PG: Yeah, and they’re theists. They believe that Set exists and that their priests can commune with him and that their founder is the voice of Set. So, it’s like, good that they left for housecleaning. But Zeena went and joined them and became High Priestess because Michael Aquino has this Anton LaVey obsession, which is obvious since he wrote a book about him that’s about a thousand pages, so he made her the High Priestess of their organization. Then she left to form an even more orthodox Setian group called “The Storm”, which to us is just funny. Such theatrics. His oldest daughter Karla isn’t a very bright girl. She kind of hung around the background and once in a while she would come out to speak in public and support her father. When Xerxes was born she kind of got miffed because she wasn’t the center of attention. Karla is also jealous type. She withdrew from her father, which hurt him a lot.

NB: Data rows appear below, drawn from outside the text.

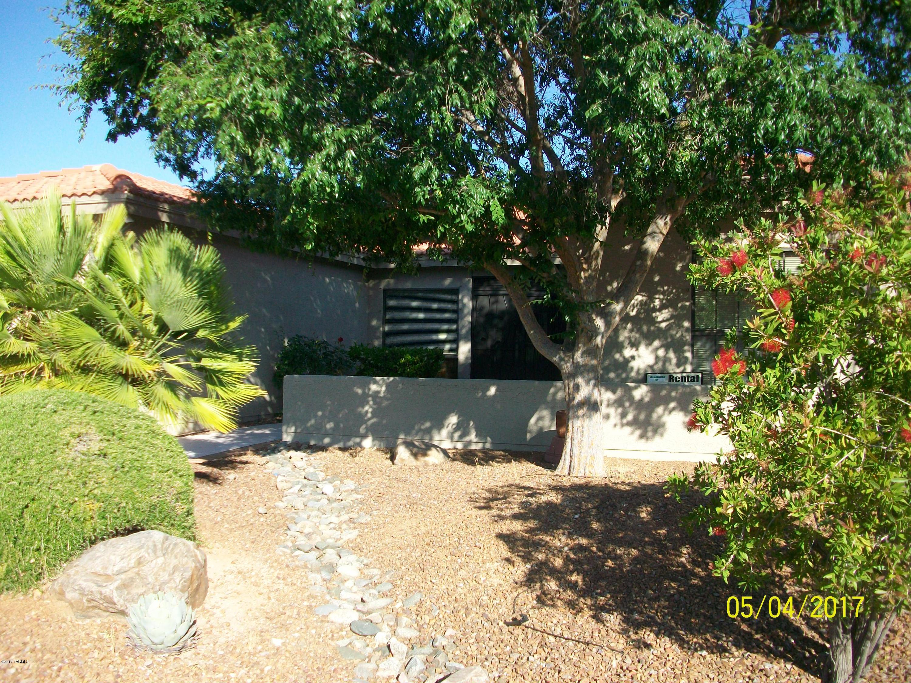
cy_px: 342
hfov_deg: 56.8
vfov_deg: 44.2
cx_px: 456
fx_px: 842
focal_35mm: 32
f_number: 2.8
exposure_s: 1/500
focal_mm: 5.7
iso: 64
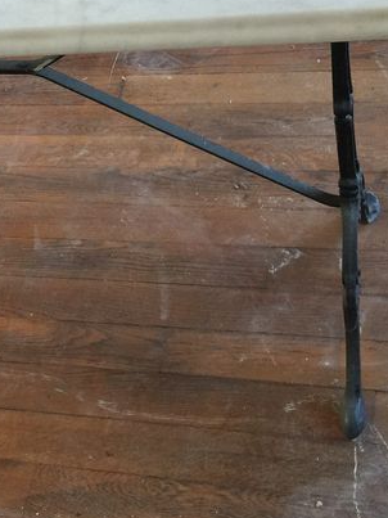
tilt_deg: -43.6
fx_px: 1077
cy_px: 154
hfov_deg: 20.1
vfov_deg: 26.8
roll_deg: +16.8
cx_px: 51
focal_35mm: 72
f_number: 2.2
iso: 50
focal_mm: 4.15
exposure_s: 1/33
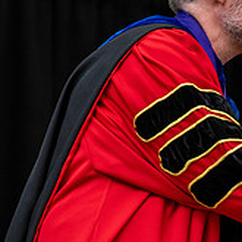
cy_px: 156
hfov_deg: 5.3
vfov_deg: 5.3
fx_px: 2594
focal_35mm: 328
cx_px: 424
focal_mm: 110
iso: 1600
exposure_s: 1/200
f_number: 3.5
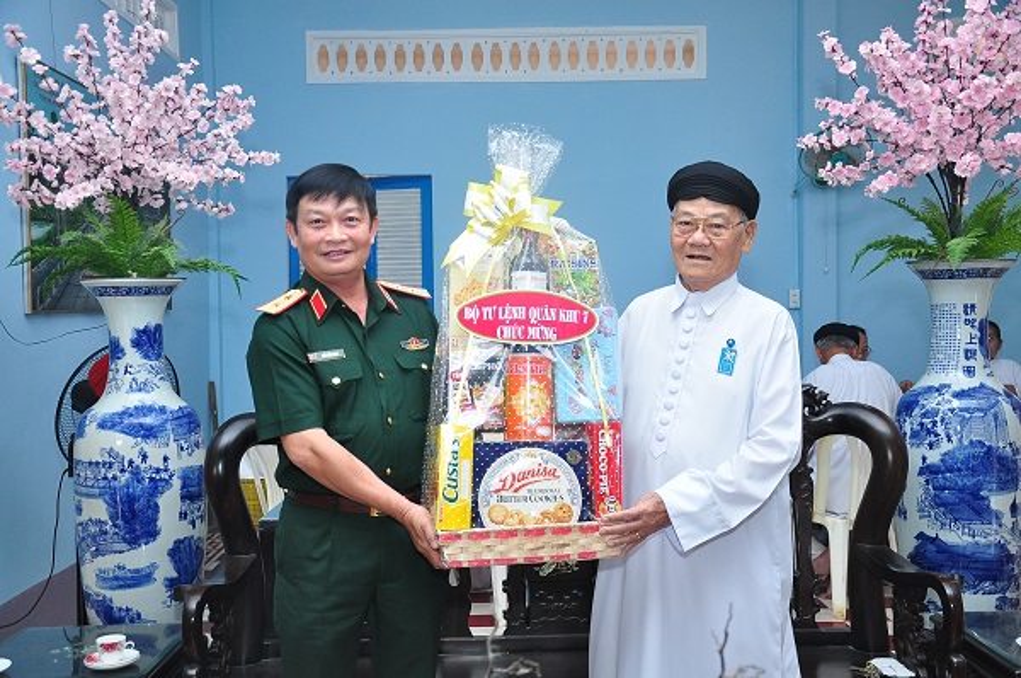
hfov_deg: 49.6
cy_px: 339
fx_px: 1104
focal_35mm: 39
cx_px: 510
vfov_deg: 34.1
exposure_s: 1/160
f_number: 4
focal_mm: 26
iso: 800
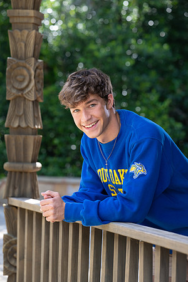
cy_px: 141
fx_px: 901
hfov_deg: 11.9
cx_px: 94
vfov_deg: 17.8
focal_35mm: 115
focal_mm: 115
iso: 160
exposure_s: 1/200
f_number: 4.5
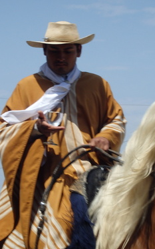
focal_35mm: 128
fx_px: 865
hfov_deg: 10.2
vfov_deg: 16.3
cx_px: 76
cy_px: 124
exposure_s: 1/125
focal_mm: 16.1
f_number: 13
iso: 125
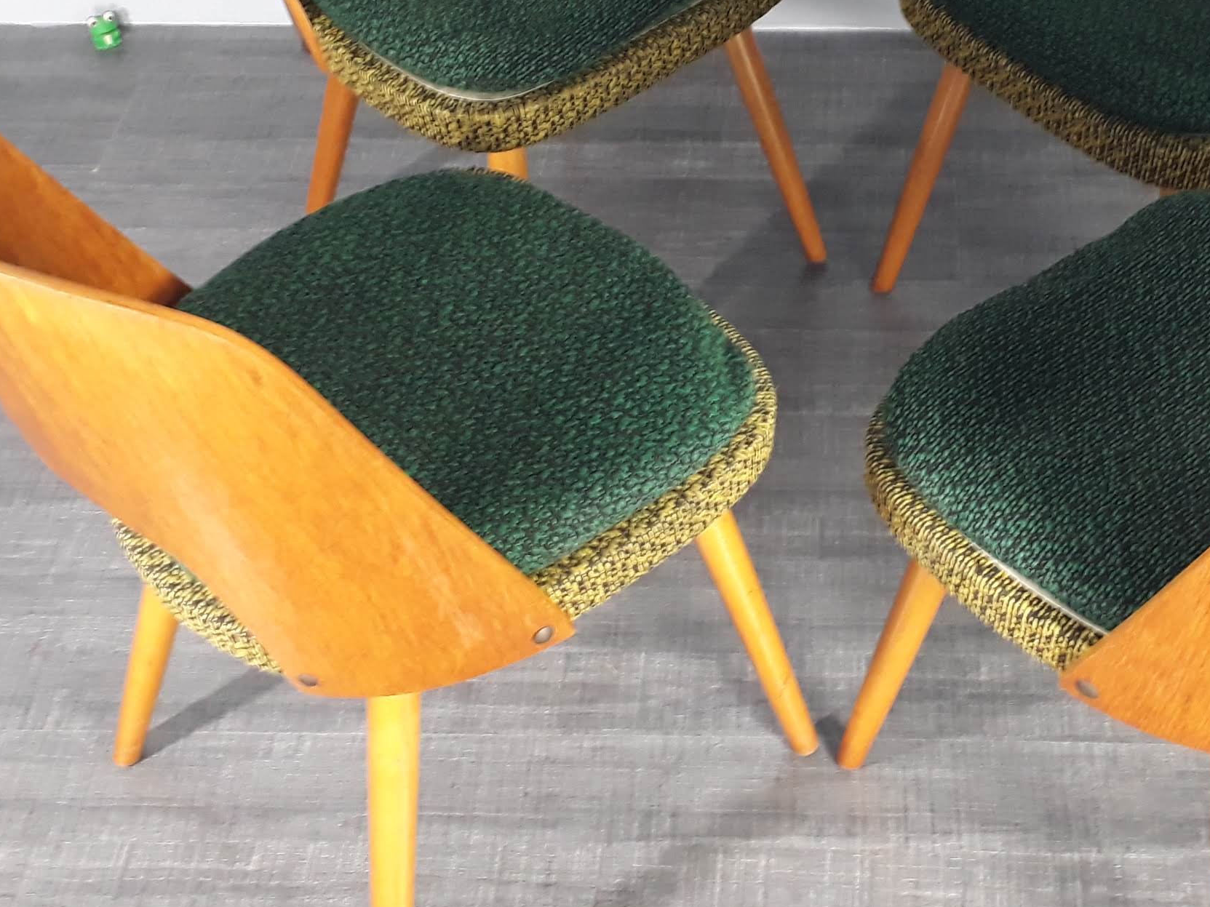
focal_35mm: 53
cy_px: 294
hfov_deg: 35.7
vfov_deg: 27.3
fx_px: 1852
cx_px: 845
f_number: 1.9
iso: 250
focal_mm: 3.6
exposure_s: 1/17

DS: How did the legal wrangling surrounding his estate pan out?
PG: They finally settled. What ended up happening is he had written a will. Anton LaVey’s idea was that if he acknowledged he is going to die, then he’d be giving in to death, so he didn’t want to go to an attorney and make out a will. He was very feisty and had his own perspective on that. So he finally wrote a will out and signed it, but it wasn’t notarized and there were no witnesses. So when it came to court they said it wasn’t good enough. They basically split everything up between the three children, so Karla and Zeena and Xerxes all got part of the estate.
DS: Who received the copyright to The Satanic Bible?

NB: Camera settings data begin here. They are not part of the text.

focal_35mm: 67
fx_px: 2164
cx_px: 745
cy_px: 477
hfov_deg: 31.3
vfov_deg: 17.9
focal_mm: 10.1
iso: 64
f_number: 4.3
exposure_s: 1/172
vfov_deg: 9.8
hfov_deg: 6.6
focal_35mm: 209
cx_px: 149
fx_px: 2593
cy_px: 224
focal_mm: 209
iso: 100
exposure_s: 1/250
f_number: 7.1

PG: The estate. The money that comes in from that gets split up and goes to the three kids. Also there is a small percentage that goes to LaVey’s companion, Diane Hegarty; she says LaVey. But they were never married and had a falling out in the early 1980’s. She went off and left Satanism and sued him for palimony and he had to sell his house because of all of that, and he sold it to an old friend and member. Diane got a pile of money and she got a tiny percentage of the books that had been written up to that point. Every once in a while she comes creeping in off the periphery to say, “Ah! I’m Diane LaVey!” and it’s like, you were Diane Hegarty and you were kind of involved in it, but before the Satanic Panic happened you left and had nothing to do with it. She was never someone who wrote or said anything of interest. She was just the pretty blonde wife of Anton LaVey. She was a nice figurehead, but wasn’t of much use beyond that.